JPH0511098A - Tritium removal method and device - Google Patents

Abstract

(57) [Summary] [Purpose] The adsorber regeneration system can be simplified and the equipment cost,
(EN) Provided are a tritium removal method and device capable of reducing the installation area, operating cost, and improving operability. [Composition] A compressor 2 for compressing a purification target gas containing tritium from a purification target 1, a reactor 6 for reacting tritium in the purified purification target gas with oxygen to form tritiated water, and a plurality of adsorbers A tritium removing device comprising an adsorber unit 8 for adsorbing and removing tritium water by switching and using 8a and 8b.
The purified gas outlet sides of the adsorber 8a, the regenerator gas supply path 20 having the heater 21, and the adsorbers 8a,
A circulation path 30 is provided on the regeneration gas outlet side of 8b to circulate to the suction side of the compressor 2 through a dehydrator including a cooler 32 and a drain 33 for cooling and dehydrating the gas after regeneration of the adsorber.

Description

Detailed Description of the Invention

[0001]

BACKGROUND OF THE INVENTION 1. Field of the Invention The present invention relates to a method and an apparatus for removing tritium, and more specifically, tritium ( ³ H) is reacted with oxygen to form tritiated water ( ³ H ₂ O and ³ HHO), and the produced tritium water is The present invention relates to an adsorber regeneration system in a method and apparatus for removing tritium by using an adsorber unit that switches and uses a plurality of adsorbers.

[0002]

2. Description of the Related Art A tritium removing device is used for recovering tritium generated from a glove box for handling tritium, a glove box for biological experiments, a nuclear fusion test device, etc. so as not to be released into the atmosphere. As a method of removing tritium, generally, a method of reacting tritium with oxygen in the air using a catalyst to form tritium water, and removing the generated tritium water using an adsorbent such as a molecular sieve is a method. Has been done.

In the above method, since it is necessary to continuously remove tritium, a plurality of adsorbers of two or more are used, and one adsorber is always used for removal treatment even when another adsorber is being regenerated. It is being considered for use.

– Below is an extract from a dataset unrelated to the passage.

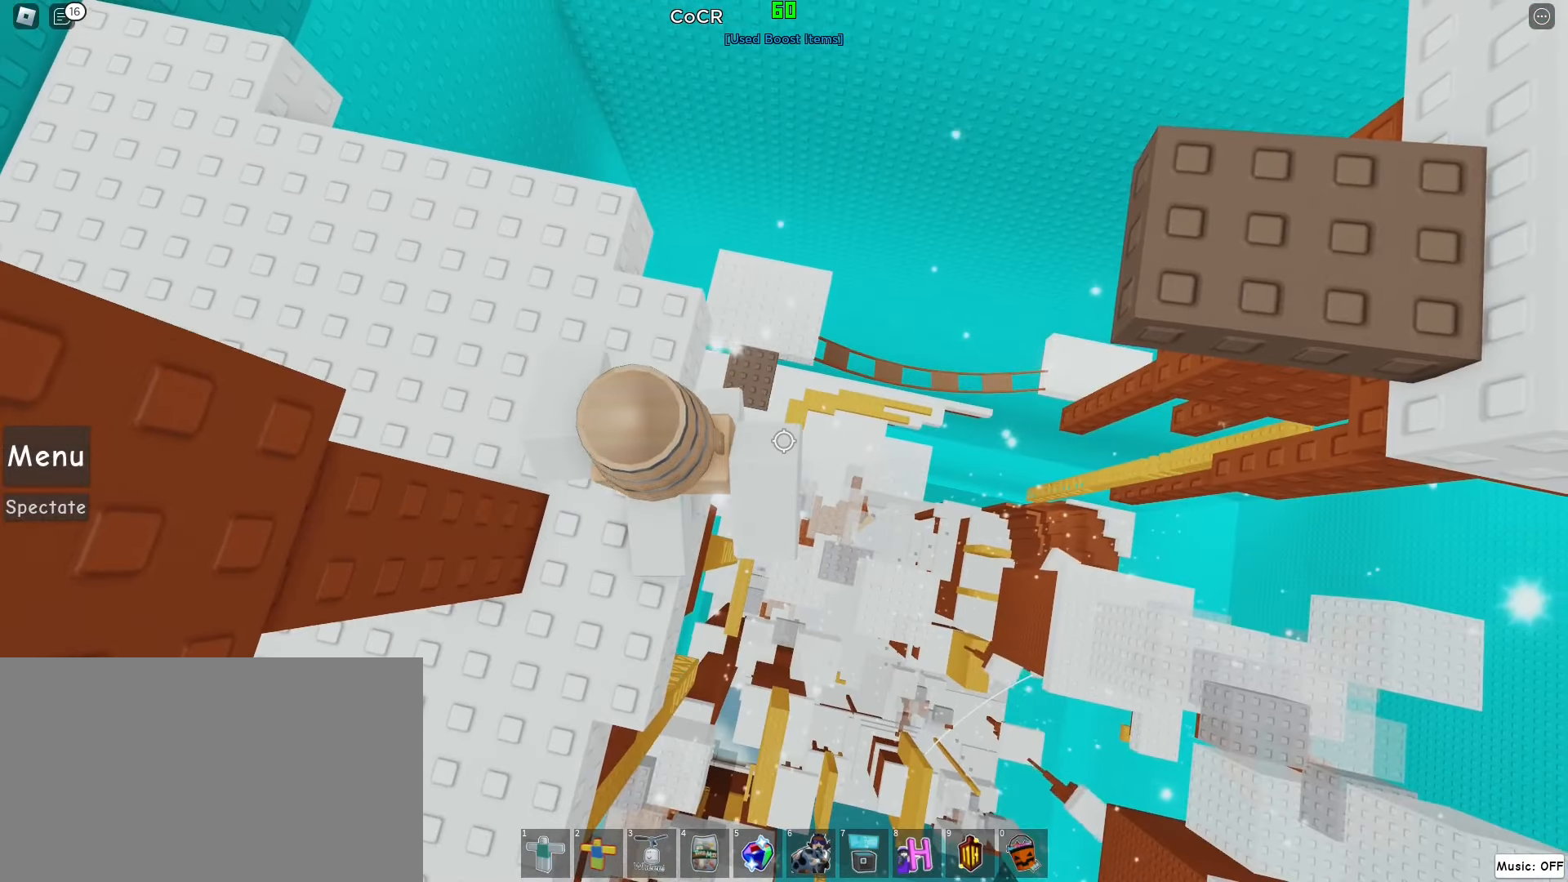
{"keys": [], "mouse": [], "events": [[60, "w", "down"], [120, "w", "up"], [440, "d", "down"], [440, "s", "down"], [480, "d", "up"], [480, "s", "up"]]}
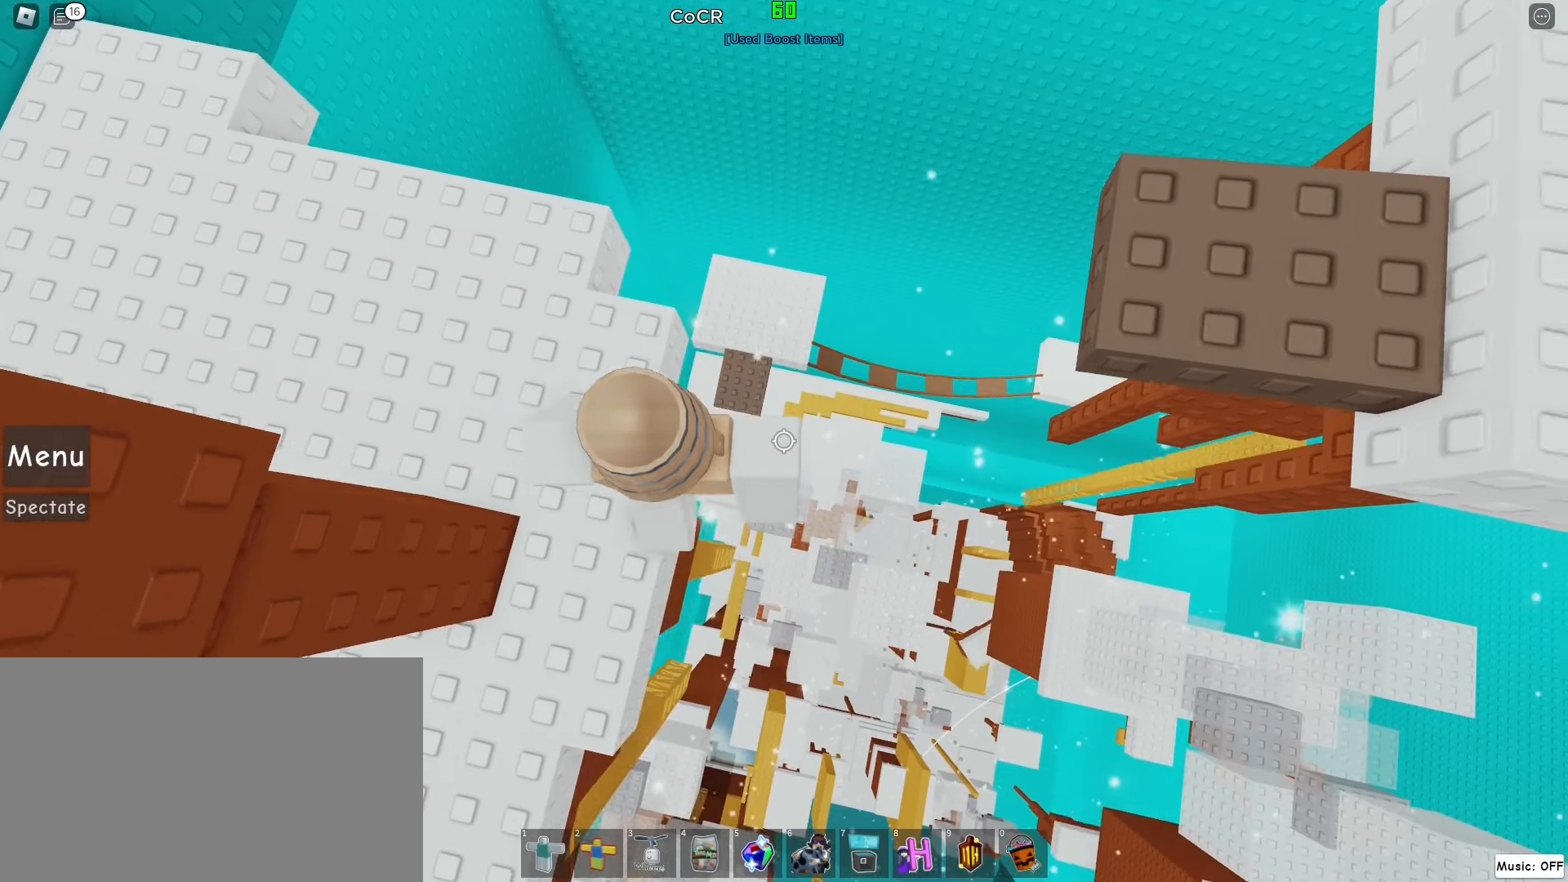
{"keys": [], "mouse": [], "events": [[140, "shift", "down"], [320, "shift", "up"]]}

FIG. 2 shows a conventional tritium removing device. The purification target gas from the purification target 1 such as the glove box for handling tritium is first compressed by the compressor 2 and stored in the buffer tank 3. This purification target gas contains hydrogen for reducing the tritium partial pressure so that the treated gas does not exceed the legal standard value even if the concentration of tritium released from the purification target 1 is equal to or lower than a predetermined concentration. After being added from the pipe 4 as necessary, the mixture is heated to a temperature (usually about 200 ° C.) suitable for the catalytic reaction in the reactor 6 by the heater 5 and introduced into the reactor 6.
When the gas to be purified does not contain oxygen, oxygen gas is added before the reactor 6.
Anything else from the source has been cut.